Cela relève plus de la capitalisation d'un héritage que d'une invention "moderne"
Pour les guerres indiennes, l'artillerie lourde s'est vite avérée intransportable, seules des pièces légères ont été utilisées. Quant aux mitrailleuses de type Gattling Gun, elles ont servi à des opérations d'extermination comme à Wounded Knee où l'on massacre des Sioux affamés dans un périmètre très restreint. A Little Big Horn, la puissance de feu était paradoxalement plus du côté des Sioux, des Cheyennes et des Arapaho que du côté du 7ème de cavalerie de Custer.

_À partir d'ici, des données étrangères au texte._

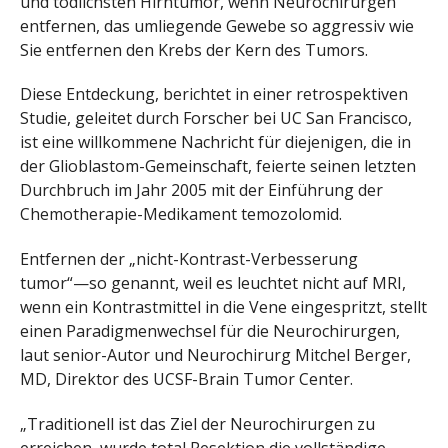
und tödlichsten Hirntumor, wenn Neurochirurgen
entfernen, das umliegende Gewebe so aggressiv wie
Sie entfernen den Krebs der Kern des Tumors.
Diese Entdeckung, berichtet in einer retrospektiven
Studie, geleitet durch Forscher bei UC San Francisco,
ist eine willkommene Nachricht für diejenigen, die in
der Glioblastom-Gemeinschaft, feierte seinen letzten
Durchbruch im Jahr 2005 mit der Einführung der
Chemotherapie-Medikament temozolomid.
Entfernen der „nicht-Kontrast-Verbesserung
tumor“—so genannt, weil es leuchtet nicht auf MRI,
wenn ein Kontrastmittel in die Vene eingespritzt, stellt
einen Paradigmenwechsel für die Neurochirurgen,
laut senior-Autor und Neurochirurg Mitchel Berger,
MD, Direktor des UCSF-Brain Tumor Center.
„Traditionell ist das Ziel der Neurochirurgen zu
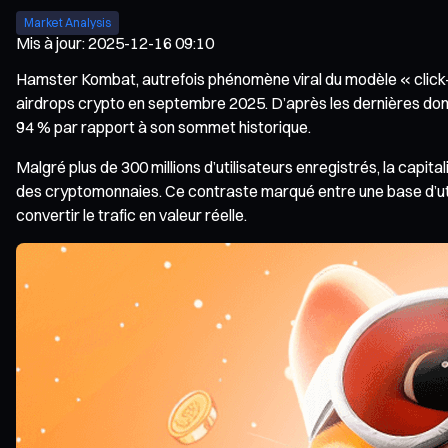
Market Analysis
Mis à jour
:
2025-12-16 09:10
Hamster Kombat, autrefois phénomène viral du modèle « click
airdrops crypto en septembre 2025. D’après les dernières do
94 % par rapport à son sommet historique.
Malgré plus de 300 millions d’utilisateurs enregistrés, la capita
des cryptomonnaies. Ce contraste marqué entre une base d’utili
convertir le trafic en valeur réelle.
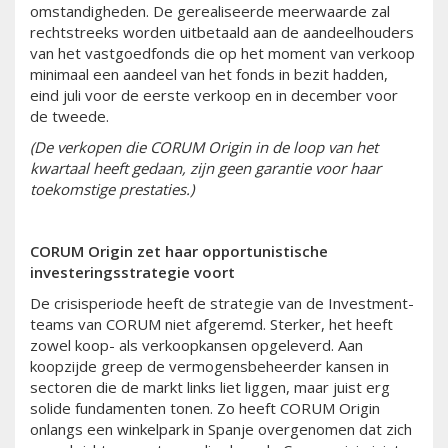
omstandigheden. De gerealiseerde meerwaarde zal
rechtstreeks worden uitbetaald aan de aandeelhouders
van het vastgoedfonds die op het moment van verkoop
minimaal een aandeel van het fonds in bezit hadden,
eind juli voor de eerste verkoop en in december voor
de tweede.
(De verkopen die CORUM Origin in de loop van het
kwartaal heeft gedaan, zijn geen garantie voor haar
toekomstige prestaties.)
CORUM Origin zet haar opportunistische
investeringsstrategie voort
De crisisperiode heeft de strategie van de Investment-
teams van CORUM niet afgeremd. Sterker, het heeft
zowel koop- als verkoopkansen opgeleverd. Aan
koopzijde greep de vermogensbeheerder kansen in
sectoren die de markt links liet liggen, maar juist erg
solide fundamenten tonen. Zo heeft CORUM Origin
onlangs een winkelpark in Spanje overgenomen dat zich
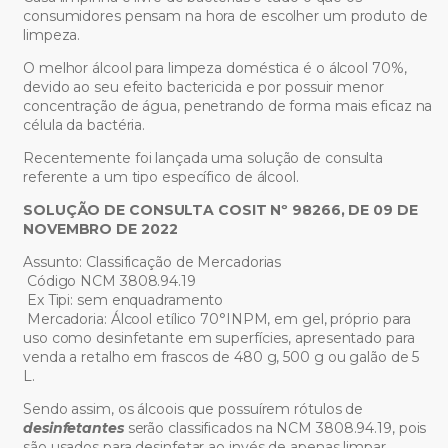
consumidores pensam na hora de escolher um produto de
limpeza.
O melhor álcool para limpeza doméstica é o álcool 70%,
devido ao seu efeito bactericida e por possuir menor
concentração de água, penetrando de forma mais eficaz na
célula da bactéria.
Recentemente foi lançada uma solução de consulta
referente a um tipo específico de álcool.
SOLUÇÃO DE CONSULTA COSIT Nº 98266, DE 09 DE
NOVEMBRO DE 2022
Assunto: Classificação de Mercadorias
Código NCM 3808.94.19
Ex Tipi: sem enquadramento
Mercadoria: Álcool etílico 70°INPM, em gel, próprio para
uso como desinfetante em superfícies, apresentado para
venda a retalho em frascos de 480 g, 500 g ou galão de 5
L.
Sendo assim, os álcoois que possuírem rótulos de
desinfetantes
serão classificados na NCM 3808.94.19, pois
são usados para desinfetar ao invés de apenas limpar.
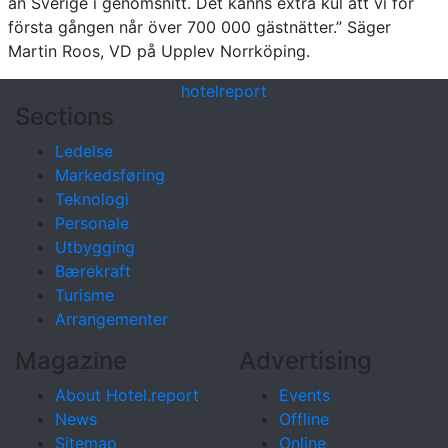
än Sverige i genomsnitt. Det känns extra kul att vi för
första gången når över 700 000 gästnätter.” Säger
Martin Roos, VD på Upplev Norrköping.
hotel
report
Sections
Ledelse
Markedsføring
Teknologi
Personale
Utbygging
Bærekraft
Turisme
Arrangementer
Magazine
Advertising
About Hotel.report
Events
News
Offline
Sitemap
Online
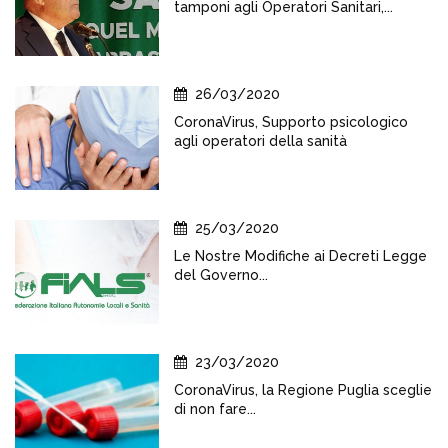
tamponi agli Operatori Sanitari,...
26/03/2020
CoronaVirus, Supporto psicologico
agli operatori della sanità
25/03/2020
Le Nostre Modifiche ai Decreti Legge
del Governo...
23/03/2020
CoronaVirus, la Regione Puglia sceglie
di non fare...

En revanche, l'extermination des bisons, grâce aux fusils à répétition, a détruit toute l'économie des Amérindiens des Plaines et si on y ajoute le réservoir inépuisable des colons, la défaite et le génocide étaient inéluctables.
J'en viens à la question du rapport numérique.
D'un côté, les Gaulois sont très nombreux face à l'armée césarienne.
Mais Rome dispose d'une capacité de recrutement impressionante : César passe de 4 légions à 12 pendant la durée de la guerre des Gaules.
Il dispose de soldats professionnels dans une proportion bien plus grande que les Gaulois, en exceptant les Nerviens et les Bellovaques.
Les levées de Vercingétorix n'ont pas la même "tenue au feu".
Et ce n'est pas forcément, je pense à un message d'ejds, une question d'entraînement et de discipline. Les archers et les frondeurs sont nécessairement entraînés ; si l'on repense aux utilisations de la
tragula, par un lanceur de javelot de type snyper, c'est le cas aussi pour une partie des lanceurs de javelots. C'est évident pour les nobles et leurs ambactes et soldures à cheval. Et pas forcément nécessaire pour des lanciers de phalange : d'après Leukirix, il suffit que le combattant qui peut être un paysan robuste soit assez costaud pour tenir la lance et le bouclier et pousser comme au rugby...
Pour le reste, je partage le point de vue sur l'importance de l'artillerie qui a pu faire la décision. Le schéma 71 est très parlant : Uxelludunum au sommet du triangle, c'est Verdun à une petite échelle.